Extract to read:
┄┄┄┄┄┄

Finding optimal adversarial attack strategies is an important topic in reinforcement learning and the Markov decision process. Previous studies usually assume one all-knowing coordinator (attacker) for whom attacking different recipient (victim) agents incurs uniform costs. However, in reality, instead of using one limitless central attacker, the attacks often need to be performed by distributed attack agents. We formulate the problem of performing optimal adversarial agent-to-agent attacks using distributed attack agents, in which we impose distinct cost constraints on each different attacker-victim pair. We propose an optimal method integrating within-step static constrained attack-resource allocation optimization and between-step dynamic programming to achieve the optimal adversarial attack in a multi-agent system. Our numerical results show that the proposed attacks can significantly reduce the rewards received by the attacked agents.

翻译：寻找最优对抗攻击策略是强化学习和马尔可夫决策过程中的重要课题。以往研究通常假设存在一个全知协调者（攻击方），其攻击不同接收方（受害者）智能体时产生统一成本。然而在现实中，攻击通常需要由分布式攻击智能体执行，而非使用单一无限制的中心攻击者。本文提出了利用分布式攻击智能体对智能体进行最优对抗攻击的问题，其中我们对每个不同的攻击-受害者对施加了不同的成本约束。我们提出了一种最优方法，该方法将步内静态约束攻击资源分配优化与步间动态规划相结合，以实现在多智能体系统中的最优对抗攻击。数值结果表明，所提出的攻击能显著降低被攻击智能体获得的奖励。

┄┄┄┄┄┄

Exercise: Please reproduce everything in the abstract on distributed adversarial attacks from "翻译：寻找最优对抗攻击策略是" down to "降低被攻击智能体获得的奖励。", word for word.

Study material:

┄┄┄┄┄┄

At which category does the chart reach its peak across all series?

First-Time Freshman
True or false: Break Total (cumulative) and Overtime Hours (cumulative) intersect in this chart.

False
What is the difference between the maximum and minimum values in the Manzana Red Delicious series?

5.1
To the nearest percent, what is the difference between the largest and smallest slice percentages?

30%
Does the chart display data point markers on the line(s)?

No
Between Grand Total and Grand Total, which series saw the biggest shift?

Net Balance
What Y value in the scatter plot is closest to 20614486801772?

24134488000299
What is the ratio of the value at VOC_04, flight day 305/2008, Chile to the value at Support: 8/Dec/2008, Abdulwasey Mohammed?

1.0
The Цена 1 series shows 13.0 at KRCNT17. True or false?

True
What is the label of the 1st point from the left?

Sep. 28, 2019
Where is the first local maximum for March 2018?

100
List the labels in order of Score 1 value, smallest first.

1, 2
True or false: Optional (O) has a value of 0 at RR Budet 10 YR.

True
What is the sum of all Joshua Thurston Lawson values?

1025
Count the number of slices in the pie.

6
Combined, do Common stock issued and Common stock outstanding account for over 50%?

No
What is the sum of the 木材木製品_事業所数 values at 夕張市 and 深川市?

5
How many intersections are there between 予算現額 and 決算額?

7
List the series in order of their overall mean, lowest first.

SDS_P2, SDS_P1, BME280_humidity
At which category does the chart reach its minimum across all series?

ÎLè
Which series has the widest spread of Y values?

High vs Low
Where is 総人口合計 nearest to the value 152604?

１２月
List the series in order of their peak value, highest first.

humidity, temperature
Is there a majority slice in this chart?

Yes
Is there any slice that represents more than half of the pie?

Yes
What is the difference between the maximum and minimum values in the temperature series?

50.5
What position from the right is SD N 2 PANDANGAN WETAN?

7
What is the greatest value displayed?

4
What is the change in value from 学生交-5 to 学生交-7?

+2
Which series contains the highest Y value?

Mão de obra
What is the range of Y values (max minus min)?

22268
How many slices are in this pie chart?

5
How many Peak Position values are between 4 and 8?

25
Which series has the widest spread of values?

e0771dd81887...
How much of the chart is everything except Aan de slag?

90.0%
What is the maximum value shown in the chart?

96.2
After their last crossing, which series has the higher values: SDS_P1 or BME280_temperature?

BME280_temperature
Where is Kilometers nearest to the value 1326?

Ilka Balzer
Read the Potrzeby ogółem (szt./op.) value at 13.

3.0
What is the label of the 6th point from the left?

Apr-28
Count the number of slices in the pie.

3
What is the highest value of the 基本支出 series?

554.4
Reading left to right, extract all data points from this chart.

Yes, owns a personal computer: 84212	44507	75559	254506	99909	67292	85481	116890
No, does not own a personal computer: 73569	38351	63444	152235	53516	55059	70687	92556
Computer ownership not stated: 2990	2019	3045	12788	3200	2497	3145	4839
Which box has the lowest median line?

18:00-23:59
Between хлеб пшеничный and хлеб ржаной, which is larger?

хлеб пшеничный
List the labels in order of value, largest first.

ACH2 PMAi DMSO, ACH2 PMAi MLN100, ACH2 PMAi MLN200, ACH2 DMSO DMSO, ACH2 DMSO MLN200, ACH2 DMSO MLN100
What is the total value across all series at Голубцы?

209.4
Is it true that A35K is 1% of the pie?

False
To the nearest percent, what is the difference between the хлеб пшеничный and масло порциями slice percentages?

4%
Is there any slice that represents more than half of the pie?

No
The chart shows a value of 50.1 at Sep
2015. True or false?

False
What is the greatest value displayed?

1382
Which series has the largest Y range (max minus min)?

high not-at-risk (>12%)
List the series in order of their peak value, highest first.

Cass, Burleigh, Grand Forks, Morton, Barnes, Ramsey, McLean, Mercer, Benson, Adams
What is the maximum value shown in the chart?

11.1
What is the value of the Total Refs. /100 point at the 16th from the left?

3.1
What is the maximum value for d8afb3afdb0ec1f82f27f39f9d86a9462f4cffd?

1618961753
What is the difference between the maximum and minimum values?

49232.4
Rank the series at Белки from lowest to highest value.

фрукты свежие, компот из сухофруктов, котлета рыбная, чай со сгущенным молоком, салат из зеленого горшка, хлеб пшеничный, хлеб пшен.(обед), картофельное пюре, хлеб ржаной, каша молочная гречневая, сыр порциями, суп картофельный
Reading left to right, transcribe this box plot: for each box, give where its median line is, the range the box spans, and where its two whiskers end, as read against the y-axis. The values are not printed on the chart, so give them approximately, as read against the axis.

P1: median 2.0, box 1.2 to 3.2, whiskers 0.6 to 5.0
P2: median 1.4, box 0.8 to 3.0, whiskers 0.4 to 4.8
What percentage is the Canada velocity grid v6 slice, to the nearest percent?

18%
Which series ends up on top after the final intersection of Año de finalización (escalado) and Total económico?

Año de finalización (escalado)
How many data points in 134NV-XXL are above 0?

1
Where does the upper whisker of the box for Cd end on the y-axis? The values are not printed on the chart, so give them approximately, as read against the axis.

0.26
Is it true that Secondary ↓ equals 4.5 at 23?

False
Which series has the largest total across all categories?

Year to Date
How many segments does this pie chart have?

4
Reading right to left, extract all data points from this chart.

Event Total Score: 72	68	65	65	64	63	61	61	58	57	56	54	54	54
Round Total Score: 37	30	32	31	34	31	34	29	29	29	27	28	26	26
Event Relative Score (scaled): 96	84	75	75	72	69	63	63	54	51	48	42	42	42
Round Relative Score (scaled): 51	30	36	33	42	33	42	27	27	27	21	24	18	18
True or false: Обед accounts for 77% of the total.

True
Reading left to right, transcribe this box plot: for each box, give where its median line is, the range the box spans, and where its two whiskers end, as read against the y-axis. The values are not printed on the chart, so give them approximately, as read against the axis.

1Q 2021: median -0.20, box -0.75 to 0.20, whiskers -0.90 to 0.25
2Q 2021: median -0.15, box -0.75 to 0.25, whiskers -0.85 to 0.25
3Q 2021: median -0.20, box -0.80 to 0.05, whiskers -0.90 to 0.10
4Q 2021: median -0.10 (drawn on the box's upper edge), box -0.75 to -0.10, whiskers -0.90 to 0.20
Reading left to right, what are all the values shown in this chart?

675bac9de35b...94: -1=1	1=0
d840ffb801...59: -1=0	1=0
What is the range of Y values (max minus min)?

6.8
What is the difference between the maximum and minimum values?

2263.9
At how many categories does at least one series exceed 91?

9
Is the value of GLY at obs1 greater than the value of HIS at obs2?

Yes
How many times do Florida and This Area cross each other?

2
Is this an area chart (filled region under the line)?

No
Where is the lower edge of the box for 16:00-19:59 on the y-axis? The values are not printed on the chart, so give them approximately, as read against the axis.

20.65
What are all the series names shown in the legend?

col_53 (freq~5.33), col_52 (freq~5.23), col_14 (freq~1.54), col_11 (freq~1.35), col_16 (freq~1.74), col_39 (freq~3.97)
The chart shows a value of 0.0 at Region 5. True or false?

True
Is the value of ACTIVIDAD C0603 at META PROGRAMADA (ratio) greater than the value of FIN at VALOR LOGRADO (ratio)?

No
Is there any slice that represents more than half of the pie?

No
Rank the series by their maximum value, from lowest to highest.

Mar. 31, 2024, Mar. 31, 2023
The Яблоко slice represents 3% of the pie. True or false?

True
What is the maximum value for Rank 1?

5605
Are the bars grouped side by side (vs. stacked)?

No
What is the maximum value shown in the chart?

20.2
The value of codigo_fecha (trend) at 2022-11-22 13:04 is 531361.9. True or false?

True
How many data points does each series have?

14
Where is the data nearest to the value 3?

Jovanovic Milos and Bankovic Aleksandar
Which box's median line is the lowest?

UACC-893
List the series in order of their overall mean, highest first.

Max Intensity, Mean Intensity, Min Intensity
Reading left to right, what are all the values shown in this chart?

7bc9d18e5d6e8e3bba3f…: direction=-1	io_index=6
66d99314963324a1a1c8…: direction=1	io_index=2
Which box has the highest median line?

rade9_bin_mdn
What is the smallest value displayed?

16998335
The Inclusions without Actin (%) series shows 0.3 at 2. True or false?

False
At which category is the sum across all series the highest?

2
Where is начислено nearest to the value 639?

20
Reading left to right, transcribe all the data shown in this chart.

┄┄┄┄┄┄

Response to the task:
翻译：寻找最优对抗攻击策略是强化学习和马尔可夫决策过程中的重要课题。以往研究通常假设存在一个全知协调者（攻击方），其攻击不同接收方（受害者）智能体时产生统一成本。然而在现实中，攻击通常需要由分布式攻击智能体执行，而非使用单一无限制的中心攻击者。本文提出了利用分布式攻击智能体对智能体进行最优对抗攻击的问题，其中我们对每个不同的攻击-受害者对施加了不同的成本约束。我们提出了一种最优方法，该方法将步内静态约束攻击资源分配优化与步间动态规划相结合，以实现在多智能体系统中的最优对抗攻击。数值结果表明，所提出的攻击能显著降低被攻击智能体获得的奖励。